▸ **Exercise aim**
From the first line of the entries below through the line bearing "(wire (pts (xy 166.37", write out each line exactly. Omit pictures.

▸ **Data provided**
..............................

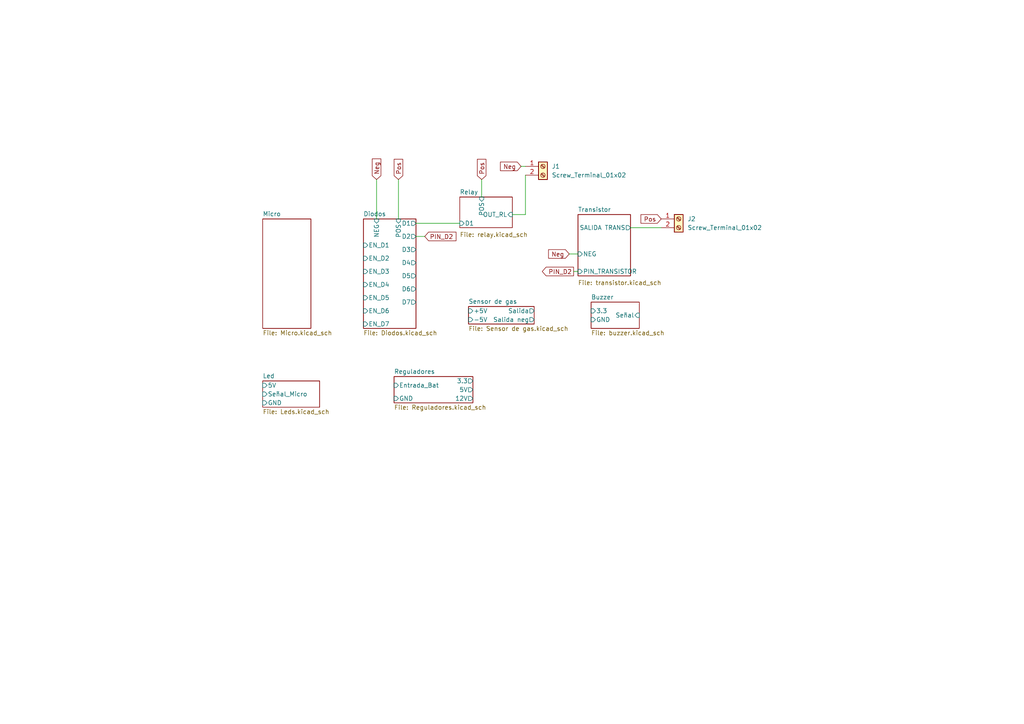
<source format=kicad_sch>
(kicad_sch (version 20230121) (generator eeschema)

  (uuid 40058445-ac0c-4e6d-8a50-171abaa93af4)

  (paper "A4")

  


  (wire (pts (xy 120.65 64.77) (xy 133.35 64.77))
    (stroke (width 0) (type default))
    (uuid 009bae8b-c9ba-42f5-b69a-130202279864)
  )
  (wire (pts (xy 165.1 73.66) (xy 167.64 73.66))
    (stroke (width 0) (type default))
    (uuid 463bd148-72fb-4168-b78c-4463da0d4077)
  )
  (wire (pts (xy 166.37 78.74) (xy 167.64 78.74))
    (stroke (width 0) (type default))
    (uuid 6f64d6a2-7ab3-4e19-a6eb-be0c86222feb)
  )
  (wire (pts (xy 152.4 62.23) (xy 148.59 62.23))
    (stroke (width 0) (type default))
    (uuid 6fe1579f-b92c-4ed6-a71a-b1637b8473c8)
  )
  (wire (pts (xy 120.65 68.58) (xy 123.19 68.58))
    (stroke (width 0) (type default))
    (uuid 7c672afa-4224-435c-9ed9-2f2d161c4158)
  )
  (wire (pts (xy 182.88 66.04) (xy 191.77 66.04))
    (stroke (width 0) (type default))
    (uuid 8680f787-37c6-4654-b257-5561f4c08afd)
  )
  (wire (pts (xy 139.7 52.07) (xy 139.7 57.15))
    (stroke (width 0) (type default))
    (uuid b5688321-2bfb-46a5-9da7-3672a7f24454)
  )
  (wire (pts (xy 151.13 48.26) (xy 152.4 48.26))
    (stroke (width 0) (type default))
    (uuid c933f923-9eef-4779-ba3f-7c2307209acc)
  )
  (wire (pts (xy 152.4 50.8) (xy 152.4 62.23))
    (stroke (width 0) (type default))
    (uuid d471269f-4b1e-4a08-bb05-2e6ec92b5090)
  )
  (wire (pts (xy 109.22 52.07) (xy 109.22 63.5))
    (stroke (width 0) (type default))
    (uuid f4dcaeee-a711-4fbc-914d-1be0279b0e58)
  )
  (wire (pts (xy 115.57 52.07) (xy 115.57 63.5))
    (stroke (width 0) (type default))
    (uuid fadf22f5-56eb-40eb-a8f7-b9ec81125150)
  )

  (global_label "Pos" (shape input) (at 139.7 52.07 90) (fields_autoplaced)
    (effects (font (size 1.27 1.27)) (justify left))
    (uuid 16e75586-9515-4c2c-ba5d-1b3e10387909)
    (property "Intersheetrefs" "${INTERSHEET_REFS}" (at 139.6206 46.2098 90)
      (effects (font (size 1.27 1.27)) (justify left) hide)
    )
  )
  (global_label "Neg" (shape input) (at 165.1 73.66 180) (fields_autoplaced)
    (effects (font (size 1.27 1.27)) (justify right))
    (uuid 20df4911-06bb-47d0-9532-cb54110b9394)
    (property "Intersheetrefs" "${INTERSHEET_REFS}" (at 159.1188 73.5806 0)
      (effects (font (size 1.27 1.27)) (justify right) hide)
    )
  )
  (global_label "Pos" (shape input) (at 115.57 52.07 90) (fields_autoplaced)
    (effects (font (size 1.27 1.27)) (justify left))
    (uuid 34409a15-277d-4be6-9045-afb49683d580)
    (property "Intersheetrefs" "${INTERSHEET_REFS}" (at 115.4906 46.2098 90)
      (effects (font (size 1.27 1.27)) (justify left) hide)
    )
  )
  (global_label "PIN_D2" (shape input) (at 123.19 68.58 0) (fields_autoplaced)
    (effects (font (size 1.27 1.27)) (justify left))
    (uuid 73542351-746c-41cd-8c24-855e70c04c4e)
    (property "Intersheetrefs" "${INTERSHEET_REFS}" (at 132.2555 68.5006 0)
      (effects (font (size 1.27 1.27)) (justify left) hide)
    )
  )
  (global_label "Pos" (shape input) (at 191.77 63.5 180) (fields_autoplaced)
    (effects (font (size 1.27 1.27)) (justify right))
    (uuid a6ba2974-0be2-46c9-94dd-f665f8404669)
    (property "Intersheetrefs" "${INTERSHEET_REFS}" (at 185.9098 63.5794 0)
      (effects (font (size 1.27 1.27)) (justify right) hide)
    )
  )
  (global_label "Neg" (shape input) (at 109.22 52.07 90) (fields_autoplaced)
    (effects (font (size 1.27 1.27)) (justify left))
    (uuid c0497630-116f-407d-9e71-a55682a979cc)
    (property "Intersheetrefs" "${INTERSHEET_REFS}" (at 109.2994 46.0888 90)
      (effects (font (size 1.27 1.27)) (justify left) hide)
    )
  )
  (global_label "PIN_D2" (shape output) (at 166.37 78.74 180) (fields_autoplaced)
    (effects (font (size 1.27 1.27)) (justify right))
    (uuid efd68496-611b-4274-8462-75296dd9a346)
    (property "Intersheetrefs" "${INTERSHEET_REFS}" (at 157.3045 78.6606 0)
      (effects (font (size 1.27 1.27)) (justify right) hide)
    )
  )
  (global_label "Neg" (shape input) (at 151.13 48.26 180) (fields_autoplaced)
    (effects (font (size 1.27 1.27)) (justify right))
    (uuid f6da4f51-8518-4a42-b22d-ee490f841015)
    (property "Intersheetrefs" "${INTERSHEET_REFS}" (at 145.1488 48.1806 0)
      (effects (font (size 1.27 1.27)) (justify right) hide)
    )
  )

  (symbol (lib_id "Connector:Screw_Terminal_01x02") (at 196.85 63.5 0) (unit 1)
    (in_bom yes) (on_board yes) (dnp no) (fields_autoplaced)
    (uuid 218e4c6d-3344-4319-ba3e-4facb534ccd1)
    (property "Reference" "J2" (at 199.39 63.4999 0)
      (effects (font (size 1.27 1.27)) (justify left))
    )
    (property "Value" "Screw_Terminal_01x02" (at 199.39 66.0399 0)
      (effects (font (size 1.27 1.27)) (justify left))
    )
    (property "Footprint" "" (at 196.85 63.5 0)
      (effects (font (size 1.27 1.27)) hide)
    )
    (property "Datasheet" "~" (at 196.85 63.5 0)
      (effects (font (size 1.27 1.27)) hide)
    )
    (pin "1" (uuid b26e8a14-987c-497a-98e9-f9c393d104ef))
    (pin "2" (uuid 743a7d34-650e-446d-8ec3-e2d6da61b84d))
    (instances
      (project "KISS"
        (path "/0b552bd2-63d8-4ec3-8f1c-02be6460a250"
          (reference "J2") (unit 1)
        )
        (path "/0b552bd2-63d8-4ec3-8f1c-02be6460a250/2918a186-88c4-442a-9386-129db834f20a"
          (reference "J2") (unit 1)
        )
      )
    )
  )

  (symbol (lib_id "Connector:Screw_Terminal_01x02") (at 157.48 48.26 0) (unit 1)
    (in_bom yes) (on_board yes) (dnp no) (fields_autoplaced)
    (uuid ed01488f-69d6-4089-92e0-99c96e3b0f1a)
    (property "Reference" "J1" (at 160.02 48.2599 0)
      (effects (font (size 1.27 1.27)) (justify left))
    )
    (property "Value" "Screw_Terminal_01x02" (at 160.02 50.7999 0)
      (effects (font (size 1.27 1.27)) (justify left))
    )
    (property "Footprint" "TerminalBlock_MetzConnect:TerminalBlock_MetzConnect_Type055_RT01502HDWU_1x02_P5.00mm_Horizontal" (at 157.48 48.26 0)
      (effects (font (size 1.27 1.27)) hide)
    )
    (property "Datasheet" "~" (at 157.48 48.26 0)
      (effects (font (size 1.27 1.27)) hide)
    )
    (pin "1" (uuid 921fb190-5f0f-4316-8f3e-f7700781dc8b))
    (pin "2" (uuid 5217997a-1ea7-4166-b100-d05063ec1d9a))
    (instances
      (project "KISS"
        (path "/0b552bd2-63d8-4ec3-8f1c-02be6460a250"
          (reference "J1") (unit 1)
        )
        (path "/0b552bd2-63d8-4ec3-8f1c-02be6460a250/2918a186-88c4-442a-9386-129db834f20a"
          (reference "J1") (unit 1)
        )
      )
    )
  )

  (sheet (at 167.64 62.23) (size 15.24 17.78)
    (stroke (width 0.1524) (type solid))
    (fill (color 0 0 0 0.0000))
    (uuid 055f9ebf-7609-4c7b-93b1-911e2c484dda)
    (property "Sheetname" "Transistor" (at 167.64 61.5184 0)
      (effects (font (size 1.27 1.27)) (justify left bottom))
    )
    (property "Sheetfile" "transistor.kicad_sch" (at 167.64 81.28 0)
      (effects (font (size 1.27 1.27)) (justify left top))
    )
    (pin "NEG" input (at 167.64 73.66 180)
      (effects (font (size 1.27 1.27)) (justify left))
      (uuid 6507dcf4-4846-40ab-b9e6-47d63b5011c0)
    )
    (pin "SALIDA TRANS" output (at 182.88 66.04 0)
      (effects (font (size 1.27 1.27)) (justify right))
      (uuid 03fb7ed3-4b37-448b-8b75-d8248d4216c2)
    )
    (pin "PIN_TRANSISTOR" input (at 167.64 78.74 180)
      (effects (font (size 1.27 1.27)) (justify left))
      (uuid a7cdeaaa-a75f-41e1-9a0f-0a27440e6de0)
    )
    (instances
      (project "KISS"
        (path "/0b552bd2-63d8-4ec3-8f1c-02be6460a250" (page "2"))
        (path "/0b552bd2-63d8-4ec3-8f1c-02be6460a250/2918a186-88c4-442a-9386-129db834f20a" (page "4"))
      )
    )
  )

  (sheet (at 76.2 63.5) (size 13.97 31.75) (fields_autoplaced)
    (stroke (width 0.1524) (type solid))
    (fill (color 0 0 0 0.0000))
    (uuid 43b3fd9c-bfcd-42be-975c-0bcdd9a155a4)
    (property "Sheetname" "Micro" (at 76.2 62.7884 0)
      (effects (font (size 1.27 1.27)) (justify left bottom))
    )
    (property "Sheetfile" "Micro.kicad_sch" (at 76.2 95.8346 0)
      (effects (font (size 1.27 1.27)) (justify left top))
    )
    (instances
      (project "KISS"
        (path "/0b552bd2-63d8-4ec3-8f1c-02be6460a250" (page "4"))
        (path "/0b552bd2-63d8-4ec3-8f1c-02be6460a250/2918a186-88c4-442a-9386-129db834f20a" (page "2"))
      )
    )
  )

  (sheet (at 133.35 57.15) (size 15.24 8.89)
    (stroke (width 0.1524) (type solid))
    (fill (color 0 0 0 0.0000))
    (uuid 916609b0-8699-4e82-b683-6a176b3b1913)
    (property "Sheetname" "Relay" (at 133.35 56.4384 0)
      (effects (font (size 1.27 1.27)) (justify left bottom))
    )
    (property "Sheetfile" "relay.kicad_sch" (at 133.35 67.31 0)
      (effects (font (size 1.27 1.27)) (justify left top))
    )
    (pin "POS" input (at 139.7 57.15 90)
      (effects (font (size 1.27 1.27)) (justify right))
      (uuid e8c9f36d-595e-4045-ad59-dcd24c9fb324)
    )
    (pin "D1" input (at 133.35 64.77 180)
      (effects (font (size 1.27 1.27)) (justify left))
      (uuid 45b55001-efd7-4014-9b95-8ca98472b5f1)
    )
    (pin "OUT_RL" input (at 148.59 62.23 0)
      (effects (font (size 1.27 1.27)) (justify right))
      (uuid facb287a-5c23-4325-8cd7-f91767eea0a8)
    )
    (instances
      (project "KISS"
        (path "/0b552bd2-63d8-4ec3-8f1c-02be6460a250" (page "3"))
        (path "/0b552bd2-63d8-4ec3-8f1c-02be6460a250/2918a186-88c4-442a-9386-129db834f20a" (page "3"))
      )
    )
  )

  (sheet (at 105.41 63.5) (size 15.24 31.75) (fields_autoplaced)
    (stroke (width 0.1524) (type solid))
    (fill (color 0 0 0 0.0000))
    (uuid c3ce3fe8-76bd-45f7-afa5-012b9ef868e0)
    (property "Sheetname" "Diodos" (at 105.41 62.7884 0)
      (effects (font (size 1.27 1.27)) (justify left bottom))
    )
    (property "Sheetfile" "Diodos.kicad_sch" (at 105.41 95.8346 0)
      (effects (font (size 1.27 1.27)) (justify left top))
    )
    (pin "D2" output (at 120.65 68.58 0)
      (effects (font (size 1.27 1.27)) (justify right))
      (uuid 1ff6709a-bccc-4f01-af88-89f767ce5442)
    )
    (pin "D1" output (at 120.65 64.77 0)
      (effects (font (size 1.27 1.27)) (justify right))
      (uuid 939dc0cf-c54d-42d9-9f6b-9d6a3fe6fe96)
    )
    (pin "POS" input (at 115.57 63.5 90)
      (effects (font (size 1.27 1.27)) (justify right))
      (uuid 651cc60d-0620-4a33-b856-822311adc803)
    )
    (pin "EN_D4" input (at 105.41 82.55 180)
      (effects (font (size 1.27 1.27)) (justify left))
      (uuid 261b2ce9-def1-494a-b456-3cc7d958c4f7)
    )
    (pin "EN_D5" input (at 105.41 86.36 180)
      (effects (font (size 1.27 1.27)) (justify left))
      (uuid 0d9b4130-ddb0-4561-947a-826310b4242e)
    )
    (pin "EN_D3" input (at 105.41 78.74 180)
      (effects (font (size 1.27 1.27)) (justify left))
      (uuid 26c75b71-5697-407b-8e6b-81b7f3483334)
    )
    (pin "EN_D2" input (at 105.41 74.93 180)
      (effects (font (size 1.27 1.27)) (justify left))
      (uuid 39f86b8b-34cd-4741-9012-6b648db07622)
    )
    (pin "EN_D1" input (at 105.41 71.12 180)
      (effects (font (size 1.27 1.27)) (justify left))
      (uuid 20fc442e-d738-4bc8-bded-8fa2f58fe51e)
    )
    (pin "NEG" input (at 109.22 63.5 90)
      (effects (font (size 1.27 1.27)) (justify right))
      (uuid 5b4b15de-3d19-4ddc-bf05-b9a765064c84)
    )
    (pin "EN_D6" input (at 105.41 90.17 180)
      (effects (font (size 1.27 1.27)) (justify left))
      (uuid 20c3fae5-2e67-43dd-8017-e526fab64f46)
    )
    (pin "EN_D7" input (at 105.41 93.98 180)
      (effects (font (size 1.27 1.27)) (justify left))
      (uuid 72bfad54-93b8-486e-aded-f9c571bc88a2)
    )
    (pin "D3" output (at 120.65 72.39 0)
      (effects (font (size 1.27 1.27)) (justify right))
      (uuid d6dbe93b-a994-482b-845f-e664530f134e)
    )
    (pin "D4" output (at 120.65 76.2 0)
      (effects (font (size 1.27 1.27)) (justify right))
      (uuid 0501369c-85ca-4267-92b4-648e17eb8ca2)
    )
    (pin "D5" output (at 120.65 80.01 0)
      (effects (font (size 1.27 1.27)) (justify right))
      (uuid 6bc01d1a-1d62-4172-ae4b-e165ab5db0d7)
    )
    (pin "D6" output (at 120.65 83.82 0)
      (effects (font (size 1.27 1.27)) (justify right))
      (uuid 1989c7b4-e869-4091-9dea-1d0e5be406e4)
    )
    (pin "D7" output (at 120.65 87.63 0)
      (effects (font (size 1.27 1.27)) (justify right))
      (uuid 73fae00a-1870-43a6-82b2-86e0d9be1bd6)
    )
    (instances
      (project "KISS"
        (path "/0b552bd2-63d8-4ec3-8f1c-02be6460a250" (page "5"))
        (path "/0b552bd2-63d8-4ec3-8f1c-02be6460a250/2918a186-88c4-442a-9386-129db834f20a" (page "5"))
      )
    )
  )

  (sheet (at 114.3 109.22) (size 22.86 7.62) (fields_autoplaced)
    (stroke (width 0.1524) (type solid))
    (fill (color 0 0 0 0.0000))
    (uuid d84a0b58-528b-4768-8b9f-925f2d89b427)
    (property "Sheetname" "Reguladores" (at 114.3 108.5084 0)
      (effects (font (size 1.27 1.27)) (justify left bottom))
    )
    (property "Sheetfile" "Reguladores.kicad_sch" (at 114.3 117.4246 0)
      (effects (font (size 1.27 1.27)) (justify left top))
    )
    (pin "GND" input (at 114.3 115.57 180)
      (effects (font (size 1.27 1.27)) (justify left))
      (uuid 0c120558-ddfc-4096-82a6-9b8d879a5c3e)
    )
    (pin "Entrada_Bat" input (at 114.3 111.76 180)
      (effects (font (size 1.27 1.27)) (justify left))
      (uuid b325ca12-f982-4d4e-bca7-b99aa54179c8)
    )
    (pin "5V" output (at 137.16 113.03 0)
      (effects (font (size 1.27 1.27)) (justify right))
      (uuid 7bf9d743-574e-4443-8b10-37231680b516)
    )
    (pin "12V" output (at 137.16 115.57 0)
      (effects (font (size 1.27 1.27)) (justify right))
      (uuid c15877e4-853f-4dab-a2ba-b23ab5f51a3c)
    )
    (pin "3.3" output (at 137.16 110.49 0)
      (effects (font (size 1.27 1.27)) (justify right))
      (uuid e463e078-88bc-4e61-abf8-3fe5cef32c75)
    )
    (instances
      (project "KISS"
        (path "/0b552bd2-63d8-4ec3-8f1c-02be6460a250/2918a186-88c4-442a-9386-129db834f20a" (page "10"))
      )
    )
  )

  (sheet (at 135.89 88.9) (size 19.05 5.08) (fields_autoplaced)
    (stroke (width 0.1524) (type solid))
    (fill (color 0 0 0 0.0000))
    (uuid ddfc9ead-8ce8-46d9-8e36-4b320d1ceef5)
    (property "Sheetname" "Sensor de gas" (at 135.89 88.1884 0)
      (effects (font (size 1.27 1.27)) (justify left bottom))
    )
    (property "Sheetfile" "Sensor de gas.kicad_sch" (at 135.89 94.5646 0)
      (effects (font (size 1.27 1.27)) (justify left top))
    )
    (pin "Salida" output (at 154.94 90.17 0)
      (effects (font (size 1.27 1.27)) (justify right))
      (uuid ac9a1b22-a62b-4905-9591-bef5ff57d248)
    )
    (pin "Salida neg" output (at 154.94 92.71 0)
      (effects (font (size 1.27 1.27)) (justify right))
      (uuid a36c5a70-56d4-48c3-8f47-5c40f6defb83)
    )
    (pin "-5V" input (at 135.89 92.71 180)
      (effects (font (size 1.27 1.27)) (justify left))
      (uuid 12446c05-e885-4e83-9730-8fa4b4bd68fa)
    )
    (pin "+5V" input (at 135.89 90.17 180)
      (effects (font (size 1.27 1.27)) (justify left))
      (uuid 05d5fc2b-1126-4de4-9afa-7b341c7e7f17)
    )
    (instances
      (project "KISS"
        (path "/0b552bd2-63d8-4ec3-8f1c-02be6460a250/2918a186-88c4-442a-9386-129db834f20a" (page "7"))
      )
    )
  )

  (sheet (at 76.2 110.49) (size 16.51 7.62) (fields_autoplaced)
    (stroke (width 0.1524) (type solid))
    (fill (color 0 0 0 0.0000))
    (uuid f1c86c32-ff1a-4026-a8fe-70d8420caa01)
    (property "Sheetname" "Led" (at 76.2 109.7784 0)
      (effects (font (size 1.27 1.27)) (justify left bottom))
    )
    (property "Sheetfile" "Leds.kicad_sch" (at 76.2 118.6946 0)
      (effects (font (size 1.27 1.27)) (justify left top))
    )
    (pin "5V" input (at 76.2 111.76 180)
      (effects (font (size 1.27 1.27)) (justify left))
      (uuid 33a30824-ef72-43c9-ac66-05277a5f6efb)
    )
    (pin "Señal_Micro" input (at 76.2 114.3 180)
      (effects (font (size 1.27 1.27)) (justify left))
      (uuid b472e43a-2b1d-4667-be97-d64bf8c8c177)
    )
    (pin "GND" input (at 76.2 116.84 180)
      (effects (font (size 1.27 1.27)) (justify left))
      (uuid 55798427-5d3a-4e52-b4ce-4bda7dc028fc)
    )
    (instances
      (project "KISS"
        (path "/0b552bd2-63d8-4ec3-8f1c-02be6460a250/2918a186-88c4-442a-9386-129db834f20a" (page "9"))
      )
    )
  )

  (sheet (at 171.45 87.63) (size 13.97 7.62) (fields_autoplaced)
    (stroke (width 0.1524) (type solid))
    (fill (color 0 0 0 0.0000))
    (uuid fd19d9c2-a9fd-4613-a418-ddb3adf3e454)
    (property "Sheetname" "Buzzer" (at 171.45 86.9184 0)
      (effects (font (size 1.27 1.27)) (justify left bottom))
    )
    (property "Sheetfile" "buzzer.kicad_sch" (at 171.45 95.8346 0)
      (effects (font (size 1.27 1.27)) (justify left top))
    )
    (pin "GND" input (at 171.45 92.71 180)
      (effects (font (size 1.27 1.27)) (justify left))
      (uuid 5be515de-18ef-4cbd-923a-268087e089a0)
    )
    (pin "Señal" input (at 185.42 91.44 0)
      (effects (font (size 1.27 1.27)) (justify right))
      (uuid 53d1c3bd-d163-45d1-a143-eb35d833336b)
    )
    (pin "3.3" input (at 171.45 90.17 180)
      (effects (font (size 1.27 1.27)) (justify left))
      (uuid 3c96f74b-0f6e-4ce3-bf22-71f1f648460c)
    )
    (instances
      (project "KISS"
        (path "/0b552bd2-63d8-4ec3-8f1c-02be6460a250/2918a186-88c4-442a-9386-129db834f20a" (page "8"))
      )
    )
  )
)

</source>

..............................

▸ **Exercise answer**
<source format=kicad_sch>
(kicad_sch (version 20230121) (generator eeschema)

  (uuid 40058445-ac0c-4e6d-8a50-171abaa93af4)

  (paper "A4")

  


  (wire (pts (xy 120.65 64.77) (xy 133.35 64.77))
    (stroke (width 0) (type default))
    (uuid 009bae8b-c9ba-42f5-b69a-130202279864)
  )
  (wire (pts (xy 165.1 73.66) (xy 167.64 73.66))
    (stroke (width 0) (type default))
    (uuid 463bd148-72fb-4168-b78c-4463da0d4077)
  )
  (wire (pts (xy 166.37 78.74) (xy 167.64 78.74))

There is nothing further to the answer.